Tudo isso é reforçado, em alguns casos, quando o indivíduo transforma-se num "caso" para assistentes sociais ou outros funcionários das agências de bem-estar social e se mantém no status de "caso" por toda a sua vida.

- "Desenvolvemos uma filosofia. Parece que as pessoas insistem em que se tenha uma, e elas pensam que estamos blefando quando dizemos que não temos nenhuma. Assim, fazemos todo o possível para agradar e damos a nossa pequena mostra aos estranhos que encontramos em trens, restaurantes ou no metrô e que desejam saber por que nos mantemos de pé.
Um homem de grande discernimeno é o que descobre que a sua filosofia raramente é uma invenção pessoal, mas um reflexo da noção que o mundo tem da cegueira". - (Chevigny).

- "Aprendi também que o aleijado deve ter cuidado em não agir de maneira diferente da expectativa das pessoas. Acima de tudo, eles esperam que o aleijado seja aleijado; seja incapacitado e indefeso: inferior e aeles, e, assim, têm desconfiança e sentem-se inseguros se os aleijados não corresponderem a essas expectativas.
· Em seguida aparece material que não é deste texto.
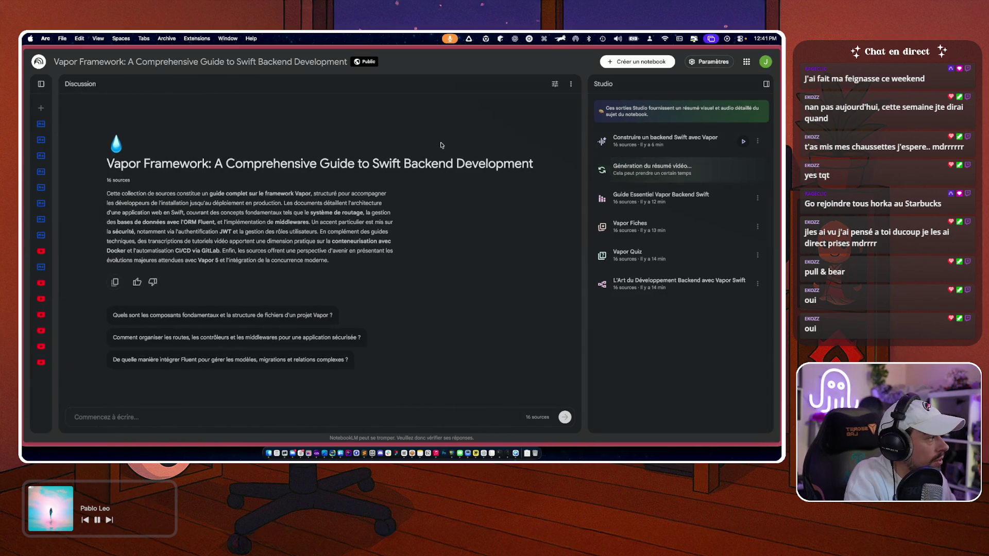
{"action": "left_click", "coordinate": [768, 62]}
É batante estranho, mas o aleijado tem de desempenhar o papel de aleijado, assim como as mulheres têm que ser o que os homens esperam delas, ou seja, simplesmente mulheres (...). Certa vez conheci uma anã que era um exemplo patético do que eu estou dizendo. Era muito pequena, tinha cerca de um metro de altura e extremamente bem educada. Na frente de outras pessoas, entretando, tinha muito cuidado em não ser outra coisa que não "a anã", e desempenhava o papel de boba (...). Quando estava com os amigos, ela podia tirar o gorro, os sinos, e atrever-se a ser a mulher que realmente era: inteligente, triste e muito solitária."- (Carling).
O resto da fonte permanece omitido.